Put the lines of the records below into a Markdown table with the columns Row and Record line, numbering each row. Include only the lines from the one containing "order: Asterales" through the one containing "scientific name: Meganola minuscula", with both of those lines included and any blank lines left out.
.....
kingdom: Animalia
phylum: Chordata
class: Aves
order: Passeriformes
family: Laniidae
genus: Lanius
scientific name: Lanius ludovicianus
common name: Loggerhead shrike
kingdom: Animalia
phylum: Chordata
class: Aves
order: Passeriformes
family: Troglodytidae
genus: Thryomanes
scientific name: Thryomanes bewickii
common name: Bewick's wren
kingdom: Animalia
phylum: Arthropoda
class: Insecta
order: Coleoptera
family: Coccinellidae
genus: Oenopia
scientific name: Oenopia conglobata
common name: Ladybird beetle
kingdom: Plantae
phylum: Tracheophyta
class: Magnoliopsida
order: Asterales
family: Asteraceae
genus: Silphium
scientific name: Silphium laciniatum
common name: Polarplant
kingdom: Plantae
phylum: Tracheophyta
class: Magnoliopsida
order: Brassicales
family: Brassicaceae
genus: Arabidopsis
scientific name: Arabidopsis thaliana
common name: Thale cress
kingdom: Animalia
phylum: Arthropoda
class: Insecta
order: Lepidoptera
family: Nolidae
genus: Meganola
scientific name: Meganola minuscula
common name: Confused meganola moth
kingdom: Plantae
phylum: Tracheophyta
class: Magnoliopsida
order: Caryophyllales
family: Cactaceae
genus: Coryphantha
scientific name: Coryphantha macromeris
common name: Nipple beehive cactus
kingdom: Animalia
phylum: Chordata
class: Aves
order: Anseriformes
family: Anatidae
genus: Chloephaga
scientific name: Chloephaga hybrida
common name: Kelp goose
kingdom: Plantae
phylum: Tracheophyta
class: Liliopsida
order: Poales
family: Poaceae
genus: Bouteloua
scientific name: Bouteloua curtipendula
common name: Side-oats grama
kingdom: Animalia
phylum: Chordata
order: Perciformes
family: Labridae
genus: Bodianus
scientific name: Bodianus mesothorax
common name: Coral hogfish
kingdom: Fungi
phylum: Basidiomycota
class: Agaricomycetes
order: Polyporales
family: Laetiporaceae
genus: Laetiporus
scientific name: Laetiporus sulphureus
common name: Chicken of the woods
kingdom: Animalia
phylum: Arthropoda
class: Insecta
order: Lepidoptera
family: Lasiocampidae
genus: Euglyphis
.....
## Answer:
| Row | Record line |
|---|---|
| 1 | order: Asterales |
| 2 | family: Asteraceae |
| 3 | genus: Silphium |
| 4 | scientific name: Silphium laciniatum |
| 5 | common name: Polarplant |
| 6 | kingdom: Plantae |
| 7 | phylum: Tracheophyta |
| 8 | class: Magnoliopsida |
| 9 | order: Brassicales |
| 10 | family: Brassicaceae |
| 11 | genus: Arabidopsis |
| 12 | scientific name: Arabidopsis thaliana |
| 13 | common name: Thale cress |
| 14 | kingdom: Animalia |
| 15 | phylum: Arthropoda |
| 16 | class: Insecta |
| 17 | order: Lepidoptera |
| 18 | family: Nolidae |
| 19 | genus: Meganola |
| 20 | scientific name: Meganola minuscula |